Peter Manson (born 1969) is a contemporary Scottish poet. His books include Stéphane Mallarmé: The Poems in Verse (Miami University Press 2012), Between Cup and Lip (Miami University Press, 2008), For the Good of Liars (Barque Press 2006), Adjunct: an Undigest (Edinburgh Review 2005), Before and After Mallarmé (Survivors' Press 2005), Two renga (collaborations with the poet Elizabeth James, in the Reality Street Editions 4-pack "Renga+", 2002), Rosebud (Form Books 2002), Birth Windows (Barque Press 1999), me generation (Writers Forum 1997) and iter atur e (Writers Forum 1995).
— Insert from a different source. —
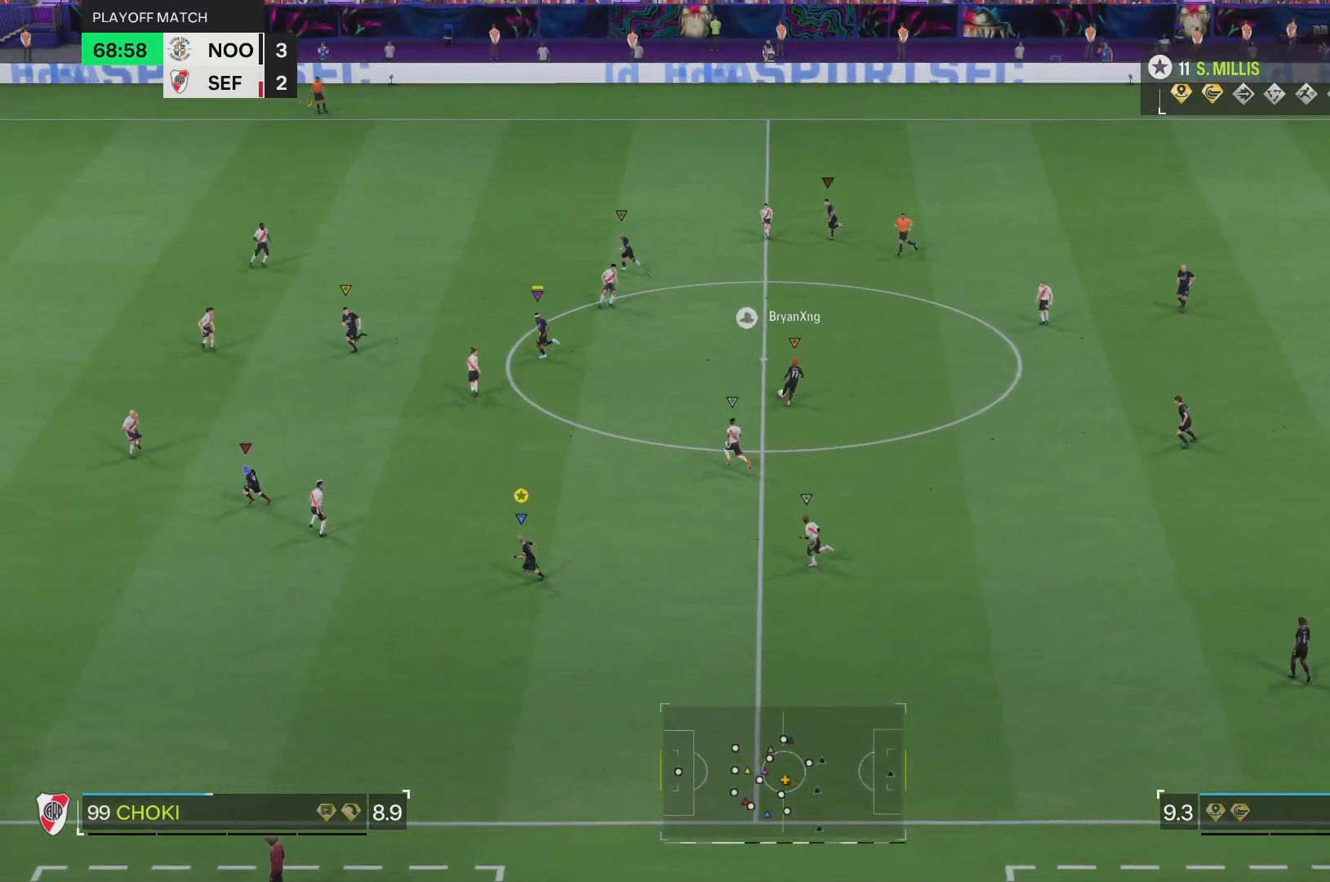
{"buttons": [], "left_stick": "left", "right_stick": "center", "events": [[300, "R2", "up"], [417, "left_stick", "left"]]}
Between 1994 and 1997, he co-edited (with Robin Purves) eight issues of the experimental/modernist poetry journal Object Permanence. In 2001, the imprint was revived as an occasional publisher of pamphlets of innovative poetry, and has so far published work by the poets J. H. Prynne, Keston Sutherland, Fiona Templeton and Andrea Brady. He was the 2005-6 Judith E. Wilson Visiting Fellow in Poetry at Girton College, Cambridge.

An audio CD of Manson reading from "Adjunct: an Undigest" was released by Stem Recordings in 2004.

Adjunct: an Undigest was included in 1001 Books You Must Read Before You Die in 2006.